Figure 6. Amino acid coverage map of eGFP from the BioAccord LC-MS peptide identification data.
From the coverage map: 88% of the eGFP sequence was identified by peptide mapping.
Homework: Waters Part IV — Oligomers
Using the known subunit masses (7FU = 340 kDa, 8FU = 400 kDa), I identified the following oligomeric states on the CDMS spectrum:

Figure 7. Mass spectrum of Keyhole Limpet Hemocyanin (KLH) acquired on the CDMS.

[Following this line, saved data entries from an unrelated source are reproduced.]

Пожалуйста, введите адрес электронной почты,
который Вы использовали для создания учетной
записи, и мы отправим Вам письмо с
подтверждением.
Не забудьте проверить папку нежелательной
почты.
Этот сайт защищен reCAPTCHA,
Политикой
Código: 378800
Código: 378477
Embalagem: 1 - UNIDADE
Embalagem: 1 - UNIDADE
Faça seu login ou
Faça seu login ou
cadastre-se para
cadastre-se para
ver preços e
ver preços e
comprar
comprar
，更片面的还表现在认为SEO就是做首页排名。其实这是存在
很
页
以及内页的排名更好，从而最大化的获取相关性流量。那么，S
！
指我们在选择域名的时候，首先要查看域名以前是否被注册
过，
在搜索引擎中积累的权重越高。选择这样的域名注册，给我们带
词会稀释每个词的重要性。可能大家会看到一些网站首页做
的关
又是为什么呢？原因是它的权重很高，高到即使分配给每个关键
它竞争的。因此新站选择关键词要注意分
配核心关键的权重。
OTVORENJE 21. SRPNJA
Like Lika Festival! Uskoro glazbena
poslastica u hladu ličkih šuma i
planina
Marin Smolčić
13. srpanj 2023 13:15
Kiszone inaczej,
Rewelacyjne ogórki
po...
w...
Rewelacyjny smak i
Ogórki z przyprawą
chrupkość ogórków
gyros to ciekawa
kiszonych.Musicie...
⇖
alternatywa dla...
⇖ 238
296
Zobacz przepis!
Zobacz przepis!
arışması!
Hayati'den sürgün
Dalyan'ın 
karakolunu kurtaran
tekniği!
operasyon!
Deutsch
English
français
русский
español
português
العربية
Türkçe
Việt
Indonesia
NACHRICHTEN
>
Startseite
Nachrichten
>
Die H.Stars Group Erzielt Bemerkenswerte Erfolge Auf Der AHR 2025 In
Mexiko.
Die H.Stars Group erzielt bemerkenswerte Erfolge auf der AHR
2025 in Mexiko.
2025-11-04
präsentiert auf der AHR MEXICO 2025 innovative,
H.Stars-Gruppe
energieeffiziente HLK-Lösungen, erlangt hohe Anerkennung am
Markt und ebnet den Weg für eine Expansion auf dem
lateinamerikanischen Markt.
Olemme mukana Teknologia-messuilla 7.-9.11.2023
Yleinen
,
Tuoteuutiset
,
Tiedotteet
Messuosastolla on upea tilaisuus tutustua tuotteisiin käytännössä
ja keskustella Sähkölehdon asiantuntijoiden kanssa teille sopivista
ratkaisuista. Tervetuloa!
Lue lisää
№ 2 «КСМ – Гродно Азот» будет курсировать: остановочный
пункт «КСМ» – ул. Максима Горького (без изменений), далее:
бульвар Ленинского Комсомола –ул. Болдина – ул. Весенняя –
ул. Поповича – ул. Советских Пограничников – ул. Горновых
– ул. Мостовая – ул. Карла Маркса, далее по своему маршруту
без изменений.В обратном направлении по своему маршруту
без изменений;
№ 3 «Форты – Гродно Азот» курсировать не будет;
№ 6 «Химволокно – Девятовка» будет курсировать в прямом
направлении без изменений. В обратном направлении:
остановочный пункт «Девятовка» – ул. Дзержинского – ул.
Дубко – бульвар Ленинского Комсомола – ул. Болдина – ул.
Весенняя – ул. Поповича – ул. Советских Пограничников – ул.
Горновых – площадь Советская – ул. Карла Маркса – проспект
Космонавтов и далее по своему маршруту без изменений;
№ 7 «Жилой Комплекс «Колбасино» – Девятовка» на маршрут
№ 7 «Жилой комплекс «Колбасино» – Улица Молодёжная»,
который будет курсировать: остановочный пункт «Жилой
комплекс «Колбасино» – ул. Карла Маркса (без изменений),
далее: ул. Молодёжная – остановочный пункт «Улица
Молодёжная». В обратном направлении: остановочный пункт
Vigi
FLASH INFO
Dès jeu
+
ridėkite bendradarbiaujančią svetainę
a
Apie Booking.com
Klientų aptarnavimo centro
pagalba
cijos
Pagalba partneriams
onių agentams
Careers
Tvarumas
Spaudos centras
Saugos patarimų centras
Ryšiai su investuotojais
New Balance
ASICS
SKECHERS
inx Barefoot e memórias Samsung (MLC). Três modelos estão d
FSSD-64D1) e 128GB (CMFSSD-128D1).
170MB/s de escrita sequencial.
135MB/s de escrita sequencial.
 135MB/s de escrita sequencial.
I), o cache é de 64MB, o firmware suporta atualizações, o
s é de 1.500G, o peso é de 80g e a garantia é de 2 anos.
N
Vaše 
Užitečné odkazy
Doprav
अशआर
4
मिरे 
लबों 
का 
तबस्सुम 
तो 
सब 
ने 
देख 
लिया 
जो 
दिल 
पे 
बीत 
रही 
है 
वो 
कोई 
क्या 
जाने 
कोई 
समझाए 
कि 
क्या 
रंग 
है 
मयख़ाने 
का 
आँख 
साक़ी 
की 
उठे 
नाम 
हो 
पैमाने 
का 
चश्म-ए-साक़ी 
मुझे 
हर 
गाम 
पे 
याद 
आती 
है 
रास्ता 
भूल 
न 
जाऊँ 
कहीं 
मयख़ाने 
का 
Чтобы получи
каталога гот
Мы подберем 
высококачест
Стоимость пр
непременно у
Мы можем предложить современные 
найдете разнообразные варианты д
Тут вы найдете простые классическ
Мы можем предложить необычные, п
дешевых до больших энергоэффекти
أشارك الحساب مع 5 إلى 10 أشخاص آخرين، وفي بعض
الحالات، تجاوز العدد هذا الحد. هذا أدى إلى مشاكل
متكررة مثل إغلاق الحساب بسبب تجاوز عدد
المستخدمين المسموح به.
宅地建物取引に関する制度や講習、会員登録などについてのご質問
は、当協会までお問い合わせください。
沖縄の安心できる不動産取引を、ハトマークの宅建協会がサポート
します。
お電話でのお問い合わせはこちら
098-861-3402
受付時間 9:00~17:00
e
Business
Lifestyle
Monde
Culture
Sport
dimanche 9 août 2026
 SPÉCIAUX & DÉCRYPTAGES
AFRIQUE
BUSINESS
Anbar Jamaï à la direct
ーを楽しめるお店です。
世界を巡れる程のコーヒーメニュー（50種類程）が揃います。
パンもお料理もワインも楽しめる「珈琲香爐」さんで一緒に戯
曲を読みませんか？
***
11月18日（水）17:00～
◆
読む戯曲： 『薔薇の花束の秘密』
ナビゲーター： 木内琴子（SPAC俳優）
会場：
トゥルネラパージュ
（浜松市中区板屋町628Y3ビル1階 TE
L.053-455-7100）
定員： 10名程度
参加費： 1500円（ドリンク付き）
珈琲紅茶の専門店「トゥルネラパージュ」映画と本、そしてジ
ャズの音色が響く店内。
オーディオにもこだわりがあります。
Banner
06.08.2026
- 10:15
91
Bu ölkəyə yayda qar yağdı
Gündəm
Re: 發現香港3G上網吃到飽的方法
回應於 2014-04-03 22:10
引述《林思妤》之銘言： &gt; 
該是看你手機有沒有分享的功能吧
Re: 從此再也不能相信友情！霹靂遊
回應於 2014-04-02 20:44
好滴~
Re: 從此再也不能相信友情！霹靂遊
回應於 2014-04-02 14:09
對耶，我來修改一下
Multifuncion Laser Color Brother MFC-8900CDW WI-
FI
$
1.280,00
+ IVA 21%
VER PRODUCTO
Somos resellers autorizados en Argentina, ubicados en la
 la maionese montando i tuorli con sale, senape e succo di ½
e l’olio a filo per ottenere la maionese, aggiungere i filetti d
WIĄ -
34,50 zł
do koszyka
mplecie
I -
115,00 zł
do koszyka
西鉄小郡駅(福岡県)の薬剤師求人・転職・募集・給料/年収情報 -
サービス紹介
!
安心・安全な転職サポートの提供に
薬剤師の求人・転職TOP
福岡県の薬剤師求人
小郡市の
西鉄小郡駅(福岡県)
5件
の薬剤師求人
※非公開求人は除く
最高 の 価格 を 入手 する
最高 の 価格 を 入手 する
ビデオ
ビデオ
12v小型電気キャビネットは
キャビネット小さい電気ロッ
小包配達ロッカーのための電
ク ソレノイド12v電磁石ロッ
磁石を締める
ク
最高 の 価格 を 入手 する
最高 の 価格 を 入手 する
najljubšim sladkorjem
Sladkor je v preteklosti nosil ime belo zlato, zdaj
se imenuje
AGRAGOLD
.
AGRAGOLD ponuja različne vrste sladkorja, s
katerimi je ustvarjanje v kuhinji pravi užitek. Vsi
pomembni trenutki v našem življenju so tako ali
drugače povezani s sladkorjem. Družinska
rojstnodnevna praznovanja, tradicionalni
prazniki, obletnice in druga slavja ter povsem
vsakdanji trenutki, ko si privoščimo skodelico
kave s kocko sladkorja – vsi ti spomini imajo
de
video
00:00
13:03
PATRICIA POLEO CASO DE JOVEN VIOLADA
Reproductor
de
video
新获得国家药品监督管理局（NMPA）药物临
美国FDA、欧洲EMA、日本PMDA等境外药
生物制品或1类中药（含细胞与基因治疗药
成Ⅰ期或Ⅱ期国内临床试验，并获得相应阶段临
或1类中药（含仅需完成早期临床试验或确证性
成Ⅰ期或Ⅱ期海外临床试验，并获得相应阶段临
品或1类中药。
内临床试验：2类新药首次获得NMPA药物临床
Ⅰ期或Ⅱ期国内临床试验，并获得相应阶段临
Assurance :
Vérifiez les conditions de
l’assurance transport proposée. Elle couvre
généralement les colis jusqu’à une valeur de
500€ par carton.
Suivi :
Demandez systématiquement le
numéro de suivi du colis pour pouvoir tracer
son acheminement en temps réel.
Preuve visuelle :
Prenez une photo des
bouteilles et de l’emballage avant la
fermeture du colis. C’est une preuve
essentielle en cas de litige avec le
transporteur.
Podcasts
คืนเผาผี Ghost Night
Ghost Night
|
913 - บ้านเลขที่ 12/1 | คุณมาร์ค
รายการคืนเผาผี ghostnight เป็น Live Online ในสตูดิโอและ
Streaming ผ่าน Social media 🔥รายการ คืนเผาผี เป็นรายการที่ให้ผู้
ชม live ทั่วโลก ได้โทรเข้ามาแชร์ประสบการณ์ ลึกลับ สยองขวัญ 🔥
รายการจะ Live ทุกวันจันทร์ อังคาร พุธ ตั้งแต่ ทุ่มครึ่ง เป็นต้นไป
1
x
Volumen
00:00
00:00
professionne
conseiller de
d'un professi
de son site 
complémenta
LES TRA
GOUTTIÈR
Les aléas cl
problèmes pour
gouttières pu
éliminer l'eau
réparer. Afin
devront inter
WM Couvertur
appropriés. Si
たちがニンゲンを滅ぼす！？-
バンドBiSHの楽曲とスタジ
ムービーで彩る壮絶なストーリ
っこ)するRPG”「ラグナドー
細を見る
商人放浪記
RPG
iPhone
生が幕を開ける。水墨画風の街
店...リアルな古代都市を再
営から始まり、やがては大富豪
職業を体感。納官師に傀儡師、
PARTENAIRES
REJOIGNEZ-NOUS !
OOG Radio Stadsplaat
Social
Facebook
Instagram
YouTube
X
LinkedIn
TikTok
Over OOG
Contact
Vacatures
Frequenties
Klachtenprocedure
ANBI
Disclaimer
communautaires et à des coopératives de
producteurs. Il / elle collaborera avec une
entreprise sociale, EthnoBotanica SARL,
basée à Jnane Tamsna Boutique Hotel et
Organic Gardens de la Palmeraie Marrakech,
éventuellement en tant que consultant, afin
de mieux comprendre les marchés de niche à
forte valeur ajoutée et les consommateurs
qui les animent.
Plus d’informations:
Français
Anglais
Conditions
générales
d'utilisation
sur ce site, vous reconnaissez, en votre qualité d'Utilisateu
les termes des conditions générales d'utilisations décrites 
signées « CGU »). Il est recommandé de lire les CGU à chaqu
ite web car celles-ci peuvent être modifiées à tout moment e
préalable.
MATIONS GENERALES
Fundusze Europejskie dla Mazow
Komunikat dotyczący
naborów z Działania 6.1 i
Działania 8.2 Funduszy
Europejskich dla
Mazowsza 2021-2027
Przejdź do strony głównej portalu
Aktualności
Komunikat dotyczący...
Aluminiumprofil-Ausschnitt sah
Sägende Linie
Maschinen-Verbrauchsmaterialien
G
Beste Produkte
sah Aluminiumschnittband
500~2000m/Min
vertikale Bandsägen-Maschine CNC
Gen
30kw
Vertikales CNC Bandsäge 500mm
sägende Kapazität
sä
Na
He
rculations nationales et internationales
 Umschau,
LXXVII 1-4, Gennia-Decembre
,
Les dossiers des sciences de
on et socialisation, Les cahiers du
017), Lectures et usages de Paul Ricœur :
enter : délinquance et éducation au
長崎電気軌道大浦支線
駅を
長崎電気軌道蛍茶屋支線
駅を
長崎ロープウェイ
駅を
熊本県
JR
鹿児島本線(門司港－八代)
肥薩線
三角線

| Oligomer | Subunits | Calculation | Peak on spectrum |
|---|---|---|---|
| 7FU Decamer | 10 × 340 kDa | 3.4 MDa | ~3.4 M Da |
| 8FU Decamer | 10 × 400 kDa | 4.0 MDa | ~4.0 M Da |
| 8FU Didecamer | 20 × 400 kDa | 8.0 MDa | ~8.0 M Da |
| 8FU 3-Decamer | 30 × 400 kDa | 12.0 MDa | ~12.0 M Da |
Homework: Waters Part V — Did I make GFP?
Final summary of the intact LC-MS measurement against theoretical values:
| Measurement | Theoretical | Measured | Result |
|---|---|---|---|
| Intact Protein Weight | 28.006 kDa | 27.983 kDa | ✅ Match (~815 ppm) |
| Sequence Coverage | 100% | 88% | ✅ High confidence |
| Peptide Mass $[M+H]^+$ | 1050.521 Da | 1050.526 Da | ✅ Very accurate (~4.7 ppm) |
Conclusion: the intact mass, the peptide-map coverage, and the MS/MS identification of FEGDTLVNR all agree with the expected eGFP standard — so yes, the protein is eGFP.